Victoriosa y aliada de Pérgamo y de Roma, Rodas, y con ella todo su entorno, gozará aún, durante un cuarto de siglo, de un esplendor indiscutido. Es la época en que Filisco de Rodas realiza sus esculturas de Apolo, Latona, Artemis y las nueve Musas, tan apreciadas que acabarían adornando el templo de Apolo Sosiano en Roma. Es probable que estas Musas, las más famosas de la antigüedad, fuesen las copiadas unas décadas más tarde por Arquelao de Priene en un relieve que hoy se encuentra en el Museo Británico; las conocemos por otras muchas copias, y en todas destacan la variedad y cotidianidad de sus actitudes y, sobre todo, la fineza con que fueron tratadas las transparencias de las delicadas telas. El escultor, usando una técnica propia de la pintura más que de la talla, supo figurar en relieve tanto los pliegues y arrugas de los velos como los de las túnicas que están debajo.

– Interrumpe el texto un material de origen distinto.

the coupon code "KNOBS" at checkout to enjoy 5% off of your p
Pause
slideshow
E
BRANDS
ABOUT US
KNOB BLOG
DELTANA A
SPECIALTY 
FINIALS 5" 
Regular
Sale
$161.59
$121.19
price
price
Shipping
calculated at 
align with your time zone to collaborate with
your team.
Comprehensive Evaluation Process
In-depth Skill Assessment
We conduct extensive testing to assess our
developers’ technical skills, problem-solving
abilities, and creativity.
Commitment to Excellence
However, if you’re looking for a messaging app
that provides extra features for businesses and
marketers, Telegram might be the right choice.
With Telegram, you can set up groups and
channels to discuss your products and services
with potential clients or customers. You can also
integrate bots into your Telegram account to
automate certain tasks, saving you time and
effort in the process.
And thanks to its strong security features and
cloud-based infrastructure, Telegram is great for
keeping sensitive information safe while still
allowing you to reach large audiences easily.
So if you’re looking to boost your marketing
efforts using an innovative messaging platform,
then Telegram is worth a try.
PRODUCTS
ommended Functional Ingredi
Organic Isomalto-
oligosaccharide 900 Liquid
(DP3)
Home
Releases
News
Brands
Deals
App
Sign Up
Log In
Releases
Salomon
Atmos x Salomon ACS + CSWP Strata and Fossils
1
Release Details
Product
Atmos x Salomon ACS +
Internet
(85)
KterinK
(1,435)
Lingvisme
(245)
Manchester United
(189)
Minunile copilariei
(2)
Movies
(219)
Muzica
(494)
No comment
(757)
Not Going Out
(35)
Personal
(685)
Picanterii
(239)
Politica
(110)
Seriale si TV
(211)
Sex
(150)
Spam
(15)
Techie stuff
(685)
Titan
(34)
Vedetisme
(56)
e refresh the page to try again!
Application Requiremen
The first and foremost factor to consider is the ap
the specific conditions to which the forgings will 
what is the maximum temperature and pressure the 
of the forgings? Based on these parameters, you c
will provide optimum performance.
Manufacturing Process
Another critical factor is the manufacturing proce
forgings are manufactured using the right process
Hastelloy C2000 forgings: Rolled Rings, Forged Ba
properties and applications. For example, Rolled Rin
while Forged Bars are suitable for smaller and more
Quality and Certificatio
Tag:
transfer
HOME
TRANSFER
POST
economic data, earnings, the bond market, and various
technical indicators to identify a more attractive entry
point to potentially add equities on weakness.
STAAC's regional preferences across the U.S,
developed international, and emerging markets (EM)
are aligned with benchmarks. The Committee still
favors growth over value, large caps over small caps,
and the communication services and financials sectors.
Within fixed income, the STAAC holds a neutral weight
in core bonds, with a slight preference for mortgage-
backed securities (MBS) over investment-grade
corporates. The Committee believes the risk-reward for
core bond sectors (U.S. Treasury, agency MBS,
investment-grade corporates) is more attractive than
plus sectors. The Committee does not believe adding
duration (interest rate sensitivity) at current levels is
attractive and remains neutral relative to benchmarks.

También hubo de vivir por entonces Boeto de Calcedonia, o por lo menos el más famoso de los escultores que llevaron este nombre, ya que otro, acaso su nieto, nos es conocido por unos bronces hallados en el mar junto a Mahdia, en Túnez. El primer Boeto, que firmó bases en Lindos y en Delos, y que retrató a Antíoco IV Epífanes de Siria, debe la inmortalidad sobre todo al conocido grupo del Niño de la oca, llegado a nosotros en varias copias. Debía de ser un tema bastante común, que tenía su lugar en los santuarios de Asclepio, como ya hemos visto en el texto de Herondas, pero la obra de Boeto logró un éxito muy particular: las carnes realistas y blandas del niño, el uso -un tanto irónico- de la estructura piramidal que se empleaba en Pérgamo para plasmar gestas heroicas, todo hubo de contribuir a su fama.
El ambiente escultórico del Egeo sudoriental había alcanzado por tanto, en la primera mitad del siglo II, las más altas cotas de virtuosismo descriptivo: las texturas de carnes, cabellos y telas jamás alcanzaron tales calidades táctiles, y aunque son muchas las obras -retratos femeninos sobre todo- que podrían alinearse aquí como complemento a las citadas, nos limitaremos sólo, para no alargar la lista, a mencionar esa misteriosa cabeza, acaso retrato ideal de Eurípides, que conoce la crítica con el nombre de Pseudo-Séneca. Aunque no hay acuerdo definitivo sobre la adscripción y cronología del original, creemos que tienen razón quienes la ven en el ambiente que ahora reseñamos: pese a su consciente dramatismo retórico, pocas cabezas antiguas mostrarán con más fuerza la descarnada realidad de la vejez.